- DVD cover
- Directed by: Caytha Jentis
- Written by: Caytha Jentis
- Produced by: Caytha Jentis; Michael Billy;
- Starring: Jon Prescott; Ian Novick; Margaret Anne Florence;
- Cinematography: Benjamin Wolf
- Edited by: Verne Mattson
- Music by: Kenneth Lampl
- Production company: Fox Meadow Films
- Release date: April 8, 2011 (Philadelphia);
- Running time: 90 minutes
- Country: United States
- Language: English

= The One (2011 film) =

2011 American romantic comedy film directed by Caytha Jentis

The One is a 2011 American romantic comedy film produced, written and directed by Caytha Jentis, in her directorial debut. It stars Jon Prescott, Ian Novick and Margaret Anne Florence. The film premiered at the Philadelphia CineFest on April 8, 2011, and was also screened at the Frameline Film Festival in June 2011, and at the Philadelphia QFest, in July 2011. It had a limited theatrical release on October 7, 2011. Fox Meadow Films, owned by Jentis, produced the feature film. Jentis said she wrote the screenplay "after spending several nights with friends discussing true love", and it was the fastest script she had ever written.

==Plot==
Daniel and Tommy met in college and played lacrosse together, and Tommy has been crushing on Daniel ever since. The film opens with Tommy, who has since come out, and Daniel unexpectedly meeting one another in a bar and reminiscing over their college years. They end up sleeping together after leaving the bar, and the next morning, Daniel announces he is engaged to Jen. Even though he has feelings for Tommy, he is determined to bury those urges and go ahead with the wedding. Later, when Tommy runs into Daniel and Jen at the gym, Daniel reluctantly introduces Tommy to Jen, and they hit it off. Tommy then schemes to get Daniel alone by inviting him to a reunion of college alumni, but when he arrives, Daniel discovers it was a ruse, and instead, it is an intimate country getaway with just the two of them. The pair are falling deeper in love, but Daniel also loves Jen, so he has to make a choice and decide who will be 'the one'.

==Cast==
- Jon Prescott as Daniel
- Ian Novick as Tommy
- Margaret Anne Florence as Jen
- David Albiero as Toby
- Collin Biddle as Dr. Wilson
- Michael Billy as Stephen

==Release==
The film premiered at the Philadelphia CineFest on April 8, 2011, and then was screened at the San Francisco International LGBT Film Festival on June 25, 2011. It then moved on to the Philadelphia QFest on July 10, 2011, and had a limited theatrical release on October 7, 2011. It was released on DVD and VOD on October 18, 2011, and then started airing on streaming services on November 28, 2016.

==Critical reception==
The Gay City News said in their review the film is likeable, despite "being a bit one-note". They said director Caytha Jentis shows "promise here...by making fine points about masculinity and identity before delivering a nice appropriate ending". In conclusion, they said Novick's performance is "particularly ingratiating", while Prescott was "too stiffly and always looked uncomfortable". David DeWitt wrote in The New York Times there is no chemistry that develops between the actors; "they’re just two guys speaking and pausing with grossly melodramatic weight". He was especially displeased with Prescott, saying he only "offers a face screwed up with discomfort in scene after scene after scene". DeWitt also said the ending of the film was "flatly rendered" as well.
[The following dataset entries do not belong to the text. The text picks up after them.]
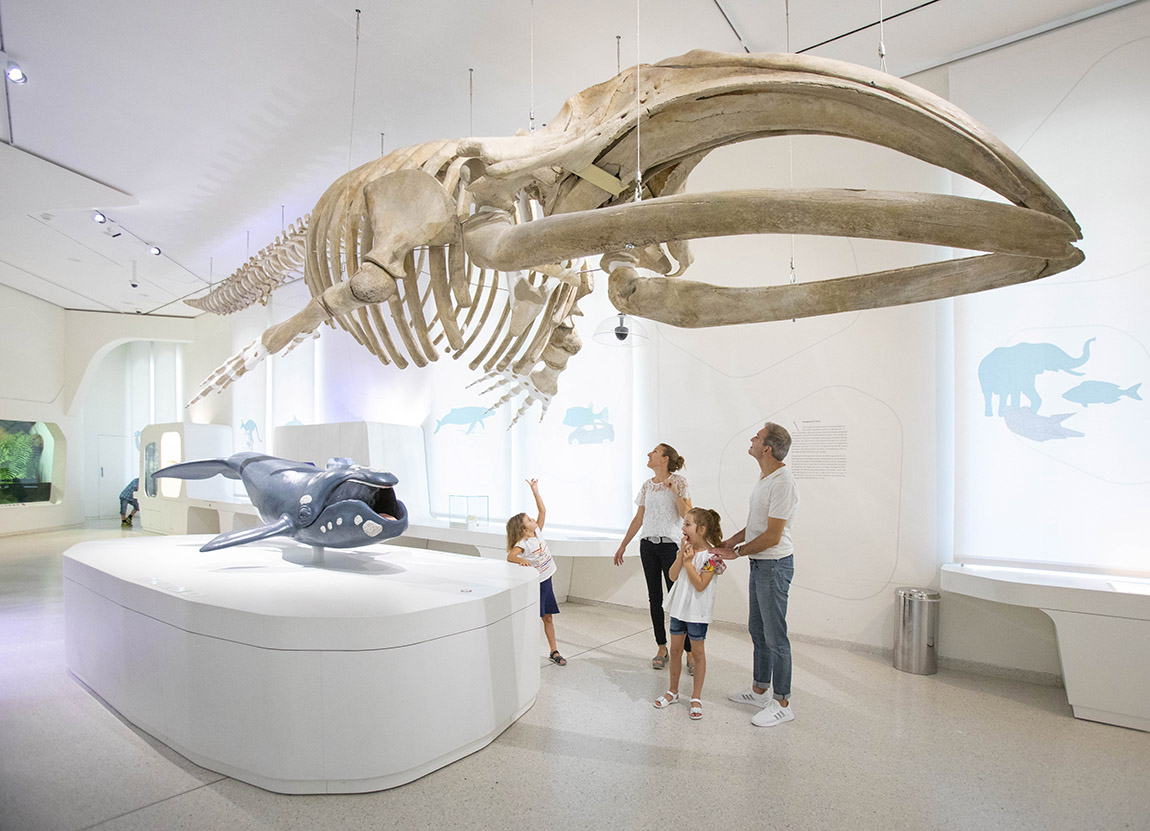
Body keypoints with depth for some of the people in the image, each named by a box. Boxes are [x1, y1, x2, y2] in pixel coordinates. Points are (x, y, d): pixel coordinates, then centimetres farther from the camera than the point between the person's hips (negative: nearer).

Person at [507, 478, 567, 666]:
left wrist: (535, 491, -2)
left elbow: (543, 511, 4)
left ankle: (554, 651, 23)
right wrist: (521, 560, -60)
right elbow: (510, 556, -39)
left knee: (548, 617, 14)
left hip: (546, 581, 7)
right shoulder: (523, 543, -22)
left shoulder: (537, 532, 0)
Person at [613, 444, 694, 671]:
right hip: (648, 545, 5)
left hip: (670, 545, -5)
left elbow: (687, 514, -11)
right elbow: (638, 519, 14)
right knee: (655, 598, 8)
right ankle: (662, 649, 19)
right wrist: (623, 545, 15)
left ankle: (690, 652, 7)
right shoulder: (647, 485, 10)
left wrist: (674, 492, -21)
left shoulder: (678, 481, -4)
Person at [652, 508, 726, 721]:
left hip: (697, 610, -6)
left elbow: (700, 585, -22)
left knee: (698, 652, 8)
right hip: (679, 606, 6)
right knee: (675, 648, 15)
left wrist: (688, 561, -22)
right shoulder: (685, 548, 3)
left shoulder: (711, 555, -17)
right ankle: (673, 691, 30)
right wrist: (681, 555, -13)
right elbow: (673, 576, -2)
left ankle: (696, 697, 21)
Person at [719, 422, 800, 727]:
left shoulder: (782, 484, -23)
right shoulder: (764, 478, 10)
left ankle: (782, 703, 14)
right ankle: (759, 690, 34)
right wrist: (733, 540, 9)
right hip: (759, 564, 10)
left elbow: (772, 537, -22)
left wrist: (738, 552, -13)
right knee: (757, 630, 19)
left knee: (775, 636, 0)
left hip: (774, 565, -10)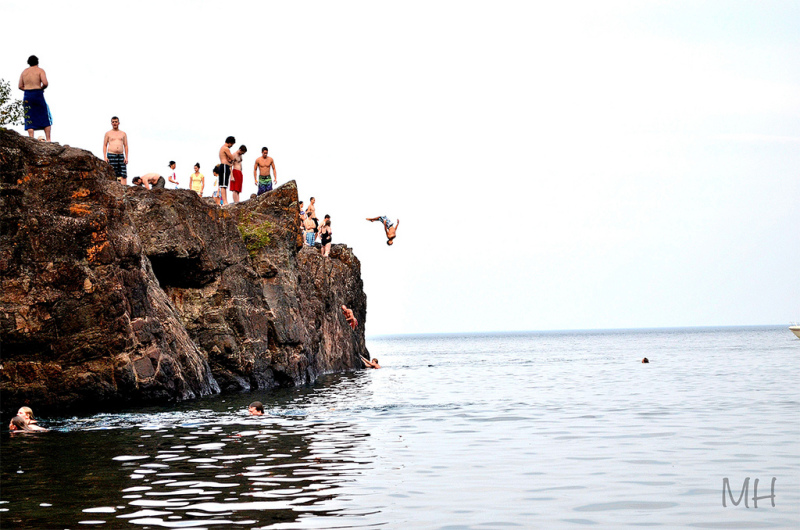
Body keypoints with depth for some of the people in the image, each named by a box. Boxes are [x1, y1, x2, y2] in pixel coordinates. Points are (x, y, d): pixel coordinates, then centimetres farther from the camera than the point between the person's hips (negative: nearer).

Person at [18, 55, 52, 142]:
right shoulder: (40, 71, -1)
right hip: (38, 95, -3)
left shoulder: (24, 71, 12)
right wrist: (42, 88, 5)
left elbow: (20, 86, 9)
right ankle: (48, 139, 1)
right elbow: (45, 83, -14)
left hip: (27, 96, 3)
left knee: (30, 119, 3)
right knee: (46, 118, 7)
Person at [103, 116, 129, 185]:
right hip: (111, 156, -2)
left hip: (121, 156, 2)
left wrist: (126, 157, 1)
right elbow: (104, 146, 7)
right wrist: (105, 157, -5)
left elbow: (126, 146, 12)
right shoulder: (108, 134, 9)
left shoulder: (123, 134, 15)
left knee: (124, 175, -10)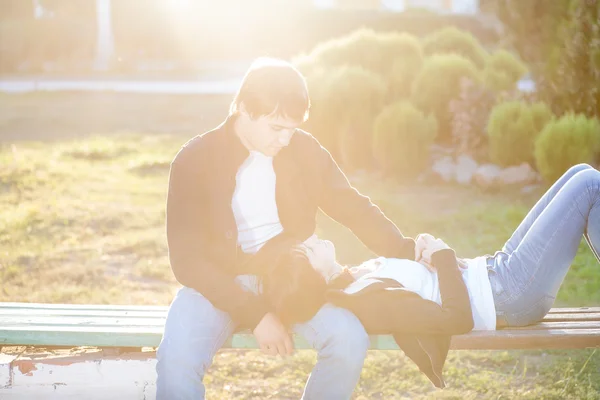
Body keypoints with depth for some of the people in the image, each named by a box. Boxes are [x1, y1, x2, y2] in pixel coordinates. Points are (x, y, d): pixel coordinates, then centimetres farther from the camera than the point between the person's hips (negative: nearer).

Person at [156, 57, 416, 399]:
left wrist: (407, 253, -8)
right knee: (177, 360, -33)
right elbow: (188, 259, -15)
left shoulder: (305, 149, -1)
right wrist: (255, 313, -23)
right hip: (219, 283, -3)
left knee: (350, 339, -26)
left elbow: (354, 208, 8)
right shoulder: (195, 161, -11)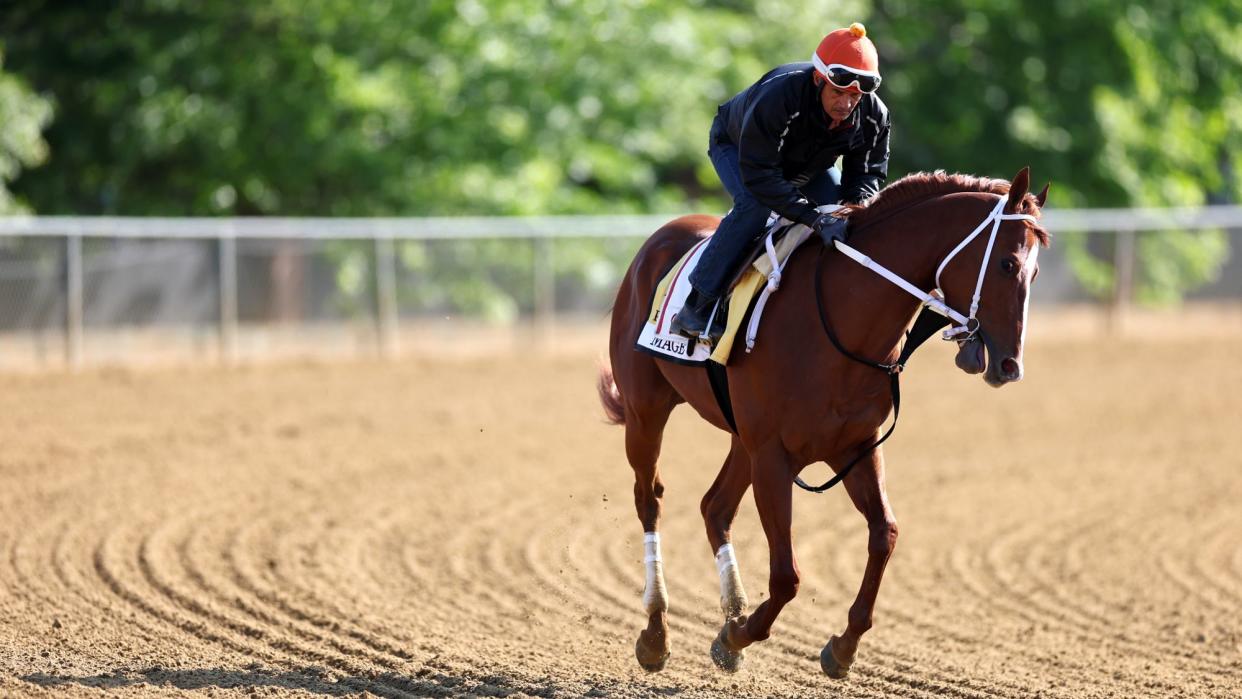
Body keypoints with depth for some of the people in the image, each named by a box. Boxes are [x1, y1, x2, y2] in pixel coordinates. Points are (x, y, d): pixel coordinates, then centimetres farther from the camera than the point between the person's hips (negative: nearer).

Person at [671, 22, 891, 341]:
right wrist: (813, 218, -54)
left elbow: (868, 173, -15)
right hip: (736, 145, -6)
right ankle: (697, 307, -27)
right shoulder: (777, 97, -47)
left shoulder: (874, 115, -29)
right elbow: (759, 175, -46)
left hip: (808, 163, 6)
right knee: (754, 206, -32)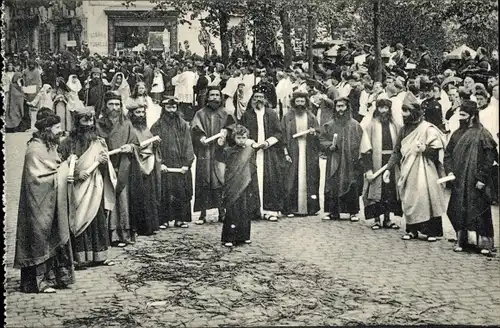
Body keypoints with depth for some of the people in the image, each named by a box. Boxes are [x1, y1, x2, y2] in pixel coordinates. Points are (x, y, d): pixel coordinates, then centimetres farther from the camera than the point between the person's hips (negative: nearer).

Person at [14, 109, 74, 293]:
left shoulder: (50, 146, 12)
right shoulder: (35, 150, -16)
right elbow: (36, 179, -20)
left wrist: (63, 171, -2)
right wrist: (61, 174, -13)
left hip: (52, 203, 9)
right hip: (40, 204, -9)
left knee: (54, 239, 11)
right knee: (40, 239, -2)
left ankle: (54, 276, 19)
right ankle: (39, 281, 6)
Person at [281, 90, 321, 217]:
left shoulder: (311, 117, 10)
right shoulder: (288, 117, 4)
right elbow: (283, 136, 0)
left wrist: (314, 134, -10)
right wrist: (286, 153, -8)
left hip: (309, 153, 2)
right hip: (293, 152, -2)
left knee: (309, 180, 1)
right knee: (292, 181, -5)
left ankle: (310, 207, 7)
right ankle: (290, 208, -2)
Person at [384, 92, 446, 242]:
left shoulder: (428, 129, -8)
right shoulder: (404, 129, 11)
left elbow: (438, 151, -8)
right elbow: (397, 151, 13)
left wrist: (424, 148, -25)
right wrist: (388, 168, 6)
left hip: (424, 173, -6)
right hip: (408, 172, 6)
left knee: (427, 199, -6)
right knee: (409, 200, 6)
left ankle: (432, 231, 5)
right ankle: (412, 230, 17)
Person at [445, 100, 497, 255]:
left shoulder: (482, 134, -7)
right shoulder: (457, 134, 10)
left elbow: (489, 158, -11)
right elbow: (448, 154, 14)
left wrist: (482, 178, -15)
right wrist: (450, 170, -1)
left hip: (475, 181, -5)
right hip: (459, 181, 5)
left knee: (478, 210, -3)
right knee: (458, 210, 6)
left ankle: (484, 242, 3)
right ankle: (461, 240, 15)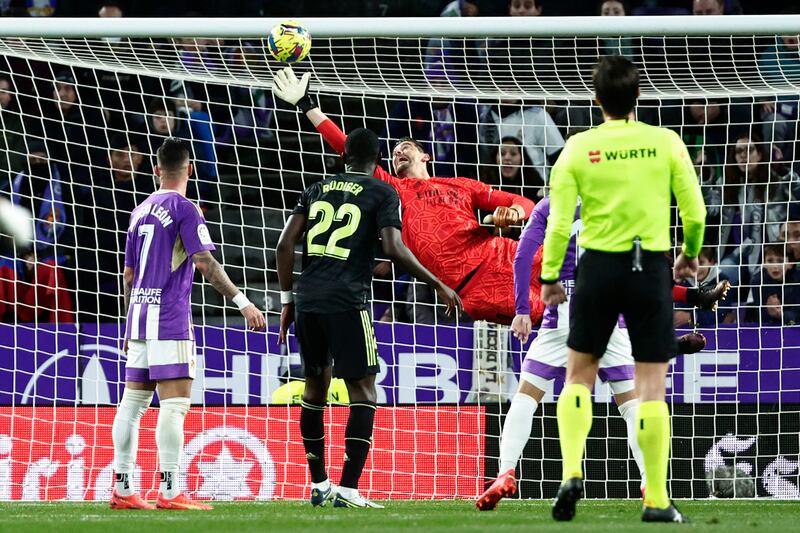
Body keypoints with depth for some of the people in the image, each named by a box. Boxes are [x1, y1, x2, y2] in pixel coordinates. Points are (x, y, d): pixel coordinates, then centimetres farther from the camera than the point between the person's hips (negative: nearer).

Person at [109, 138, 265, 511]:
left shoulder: (141, 211, 16)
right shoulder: (184, 209, -7)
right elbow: (205, 264, -16)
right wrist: (242, 302, -16)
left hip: (139, 316, 8)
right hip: (169, 319, -8)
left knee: (133, 402, 8)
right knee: (175, 402, -10)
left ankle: (122, 490, 9)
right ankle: (169, 491, -17)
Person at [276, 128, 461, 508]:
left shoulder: (317, 190, 17)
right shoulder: (382, 194, 4)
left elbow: (285, 244, 10)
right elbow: (393, 248, -10)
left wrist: (287, 301, 17)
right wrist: (439, 286, -2)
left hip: (308, 301, 5)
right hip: (346, 302, -5)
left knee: (315, 388, 17)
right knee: (363, 391, -1)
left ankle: (319, 486, 21)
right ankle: (348, 489, -12)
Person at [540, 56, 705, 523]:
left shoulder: (578, 148, -4)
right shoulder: (666, 143, -4)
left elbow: (559, 222, -6)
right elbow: (695, 212, -1)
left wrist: (549, 277, 8)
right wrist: (691, 255, 19)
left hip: (599, 266, 0)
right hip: (652, 269, 0)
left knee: (579, 376, 16)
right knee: (652, 387, 4)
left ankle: (572, 472, -3)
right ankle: (657, 500, 4)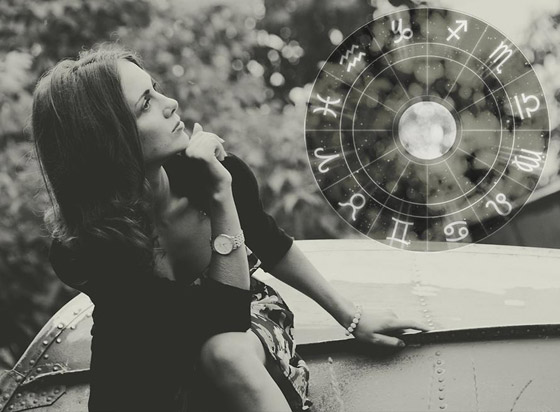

Raymond Murray from QFest praised the movie as a "refreshingly funny story with witty dialogue and believable characters".

Gay Celluloid also criticized Prescott's performance saying it was "too forced and somewhat stiff" that "renders the chemistry between him and Novick...all too one-sided". Their review had kind words for Margaret Anne Florence as being a "pure joy throughout", and for Jentis too, saying she "realistically illustrated the love that one man holds for two people of differing sexuality and that of its heart-rendering consequences". The Advocate wrote in their blurb for the DVD, that Jentis's film was "sweet and sturdy and refreshingly full of surprises".